Work request: Return the data below exactly, please, but drop the pictures.

Extracted page text data:
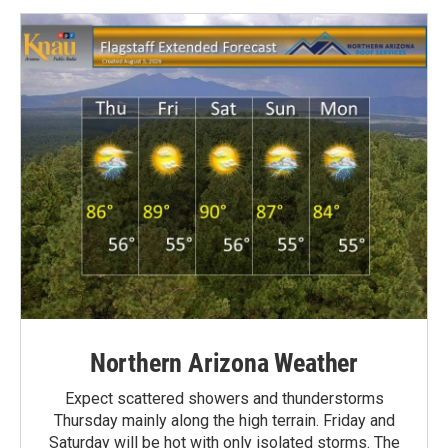
Northern Arizona Weather
Expect scattered showers and thunderstorms
Thursday mainly along the high terrain. Friday and
Saturday will be hot with only isolated storms. The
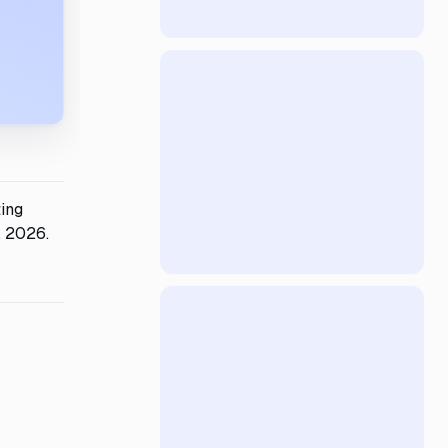
ting
, 2026.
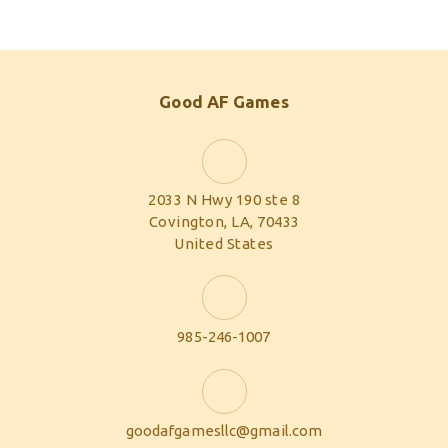
Good AF Games
2033 N Hwy 190 ste 8
Covington, LA, 70433
United States
985-246-1007
goodafgamesllc@gmail.com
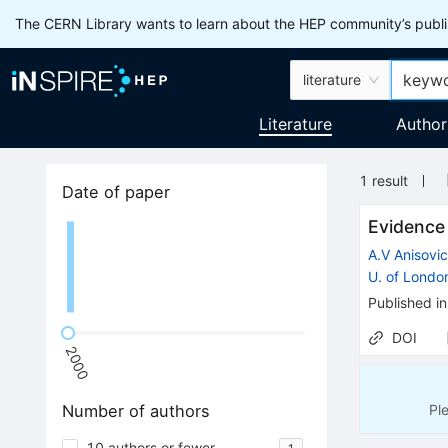
The CERN Library wants to learn about the HEP community’s publis
literature
Literature
Author
1
result
Date of paper
Evidence
A.V Anisovi
U. of Londo
Published in
DOI
2000
Pl
Number of authors
10 authors or fewer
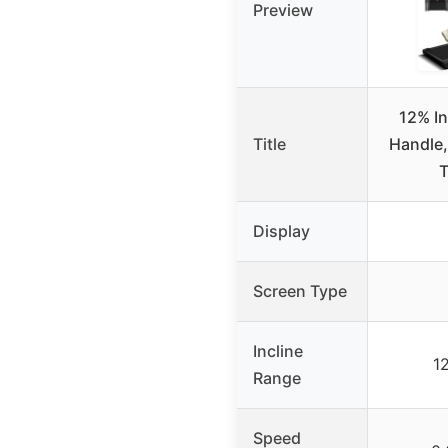
Preview
12% In
Title
Handle,
T
Display
Screen Type
Incline
1
Range
Speed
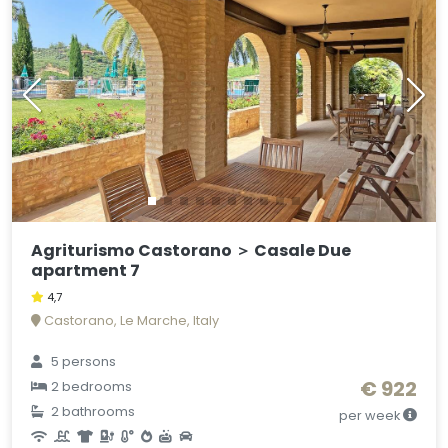
Agriturismo Castorano ＞ Casale Due
apartment 7
4,7
Castorano, Le Marche, Italy
5 persons
€ 922
2 bedrooms
2 bathrooms
per week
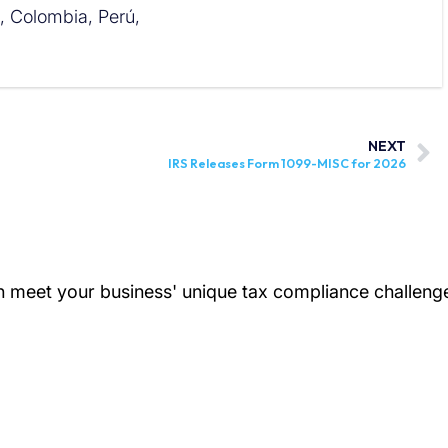
l, Colombia, Perú,
NEXT
IRS Releases Form 1099-MISC for 2026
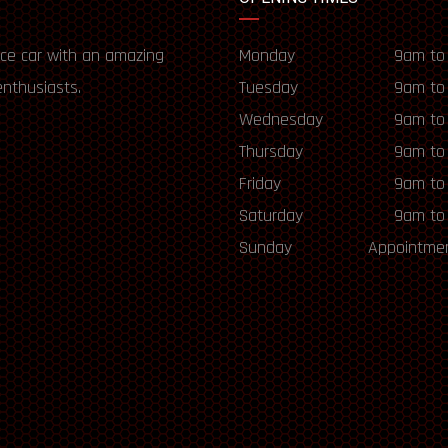
ce car with an amazing
Monday
9am to
enthusiasts.
Tuesday
9am to
Wednesday
9am to
Thursday
9am to
Friday
9am to
Saturday
9am to
Sunday
Appointmen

Result:
Northern Arizona Weather
Expect scattered showers and thunderstorms
Thursday mainly along the high terrain. Friday and
Saturday will be hot with only isolated storms. The
ting
, 2026.
Good AF Games
2033 N Hwy 190 ste 8
Covington, LA, 70433
United States
985-246-1007
goodafgamesllc@gmail.com
The CERN Library wants to learn about the HEP community’s publis
literature
Literature
Author
1
result
Date of paper
Evidence
A.V Anisovi
U. of Londo
Published in
DOI
2000
Pl
Number of authors
10 authors or fewer
Preview
12% In
Title
Handle,
T
Display
Screen Type
Incline
1
Range
Speed
Agriturismo Castorano ＞ Casale Due
apartment 7
4,7
Castorano, Le Marche, Italy
5 persons
€ 922
2 bedrooms
2 bathrooms
per week
l, Colombia, Perú,
NEXT
IRS Releases Form 1099-MISC for 2026
ce car with an amazing
Monday
9am to
enthusiasts.
Tuesday
9am to
Wednesday
9am to
Thursday
9am to
Friday
9am to
Saturday
9am to
Sunday
Appointmen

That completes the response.